Donald Trump aspira hoy, esta vez en serio, a presidir Estados Unidos. Ylidera la carrera republicana. Pero para hacerlo también se ha dejado pelos en la gatera. Sus imprecaciones contra los inmigrantes mexicanos, a los que ha llegado a llamar genéricamente «violadores» y «traficantes», le han generado pérdidas de imagen y de negocio. Lo primero le importa menos. Y lo segundo lo clasifica en su particular archivo de hechos consumados. Las cadenas Univisión, NBC, Ora TV y Televisa, y el gigante comercial Macy´s, una de las cadenas más importantes de Estados Unidos, rompieron con él inmediatamente. Como lo hizo el chef español José Andrés, uno de los empresarios de restauración de más éxito en Estados Unidos, a quien le unía un contrato para poner en marcha el restaurante que iba a brillar con luz propia en el hotel Trump que el magnate construye en Washington.

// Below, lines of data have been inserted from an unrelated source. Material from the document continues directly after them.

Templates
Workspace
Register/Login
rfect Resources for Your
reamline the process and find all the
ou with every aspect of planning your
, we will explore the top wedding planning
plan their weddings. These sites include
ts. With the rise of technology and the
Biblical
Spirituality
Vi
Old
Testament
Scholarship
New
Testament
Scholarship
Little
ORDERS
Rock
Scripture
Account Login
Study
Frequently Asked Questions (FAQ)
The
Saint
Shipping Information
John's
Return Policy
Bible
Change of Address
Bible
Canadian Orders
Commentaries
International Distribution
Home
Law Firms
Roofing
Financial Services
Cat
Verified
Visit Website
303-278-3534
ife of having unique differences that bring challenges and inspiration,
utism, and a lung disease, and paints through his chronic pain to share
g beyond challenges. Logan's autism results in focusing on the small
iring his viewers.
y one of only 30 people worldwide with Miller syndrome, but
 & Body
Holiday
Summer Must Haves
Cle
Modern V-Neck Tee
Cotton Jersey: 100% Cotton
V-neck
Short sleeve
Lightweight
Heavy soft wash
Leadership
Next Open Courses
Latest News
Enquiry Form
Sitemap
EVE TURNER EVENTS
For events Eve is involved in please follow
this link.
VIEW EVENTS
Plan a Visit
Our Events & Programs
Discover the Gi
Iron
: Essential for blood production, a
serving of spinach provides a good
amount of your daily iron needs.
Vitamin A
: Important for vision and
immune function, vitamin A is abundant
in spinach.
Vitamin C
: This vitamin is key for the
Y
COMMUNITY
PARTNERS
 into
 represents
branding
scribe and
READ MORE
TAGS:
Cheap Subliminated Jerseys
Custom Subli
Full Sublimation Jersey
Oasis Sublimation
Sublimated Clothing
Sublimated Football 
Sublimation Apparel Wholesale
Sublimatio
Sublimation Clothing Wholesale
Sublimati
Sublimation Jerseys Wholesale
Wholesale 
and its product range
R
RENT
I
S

«Me pago mi campaña porque soy millonario»

En expresión muy americana, Trump asume las pérdidas como «peanuts» (literalmente, cacahuetes; en su significado coloquial, calderilla). Así se comporta en la campaña electoral. Presume de ser el único candidato que no se financia con donantes (organizados en Estados Unidos legalmente como PAC, comités de acción política, o SuperPAC): «Yo me pago mi campaña porque soy millonario», proclama. Por si quedaba alguna duda de su condición y de su capacidad para proclamarlo a los cuatro vientos, casi hasta la provocación, en una reciente convocatoria del Jewish Republican Council (Consejo Republicano Judío), uno de los principales lobbies norteamericanos, al que se dirigen antes o después todos los aspirantes republicanos, Trump les espetó: «Yo no necesito vuestro dinero, no me podéis comprar».

Y va a resultar cierto. Cuenta con un patrimonio acumulado, que convierte a Trump en una de las 400 personas más ricas del mundo, con 4.500 millones de dólares (4.140 millones de euros), según la revista Forbes. Cálculo decepcionante para Trump, quien en su obligatoria declaración de bienes ante la Comisión Federal Electoral, manifestó tener casi 10.000 millones de dólares (9.200 millones de euros). Y así se dirigió a la revista: «Me estoy postulando para ser presidente. Así no me veo bien. Para ser honestos, me veo con mejor pinta con los 10.000 millones que tengo». Pero la mejor baza del magnate para pagarse una larga e intensa campaña como la estadounidense son los recursos que él mismo es capaz de generar. Sus dotes de vendedor, ahora aplicadas a la política: atención permanente de las televisiones, que él mismo alimenta con sus polémicas declaraciones, cada vez más altisonantes, en un bucle que no parece tener fin. Resultado, mientras el exgobernador Jeb Bush quema miles de dólares en spot televisivos sin apenas resultado, los informativos de las grandes cadenas resuelven la publicidad electoral de Trump a coste cero. Todo un fenómeno.